[DATA FOR ANALYSIS — start]

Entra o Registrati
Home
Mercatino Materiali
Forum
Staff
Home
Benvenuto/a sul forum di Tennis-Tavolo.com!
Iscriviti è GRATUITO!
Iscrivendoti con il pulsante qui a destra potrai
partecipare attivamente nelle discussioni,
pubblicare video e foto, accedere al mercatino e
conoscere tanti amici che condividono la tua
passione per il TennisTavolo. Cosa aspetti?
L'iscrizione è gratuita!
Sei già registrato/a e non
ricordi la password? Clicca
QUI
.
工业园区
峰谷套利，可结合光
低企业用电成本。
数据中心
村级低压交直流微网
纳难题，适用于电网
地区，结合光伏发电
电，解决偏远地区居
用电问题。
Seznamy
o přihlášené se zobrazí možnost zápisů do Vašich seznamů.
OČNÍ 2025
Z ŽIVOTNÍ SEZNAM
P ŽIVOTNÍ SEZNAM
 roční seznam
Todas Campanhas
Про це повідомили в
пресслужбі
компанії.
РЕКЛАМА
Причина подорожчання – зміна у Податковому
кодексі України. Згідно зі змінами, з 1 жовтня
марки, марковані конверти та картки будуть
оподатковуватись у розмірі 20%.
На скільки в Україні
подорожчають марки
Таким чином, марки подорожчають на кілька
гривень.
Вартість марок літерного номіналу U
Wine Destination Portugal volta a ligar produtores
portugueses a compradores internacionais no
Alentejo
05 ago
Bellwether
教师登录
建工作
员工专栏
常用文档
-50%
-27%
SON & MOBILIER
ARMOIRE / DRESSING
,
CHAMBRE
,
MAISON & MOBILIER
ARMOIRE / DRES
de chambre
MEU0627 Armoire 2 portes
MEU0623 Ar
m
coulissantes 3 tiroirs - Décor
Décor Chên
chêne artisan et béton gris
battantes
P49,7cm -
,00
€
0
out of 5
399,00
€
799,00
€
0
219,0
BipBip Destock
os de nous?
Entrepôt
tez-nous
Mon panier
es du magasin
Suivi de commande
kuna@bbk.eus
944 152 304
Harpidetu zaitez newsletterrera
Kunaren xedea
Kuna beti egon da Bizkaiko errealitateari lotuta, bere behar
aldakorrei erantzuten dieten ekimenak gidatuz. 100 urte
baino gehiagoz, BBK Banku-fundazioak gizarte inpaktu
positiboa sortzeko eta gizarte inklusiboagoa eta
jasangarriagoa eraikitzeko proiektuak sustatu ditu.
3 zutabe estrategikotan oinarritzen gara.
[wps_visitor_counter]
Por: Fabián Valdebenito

[DATA FOR ANALYSIS — finish]

Gather all lines from the records above in which "Décor" appears.

▸ REPLY TO THE EXERCISE
coulissantes 3 tiroirs - Décor
Décor Chên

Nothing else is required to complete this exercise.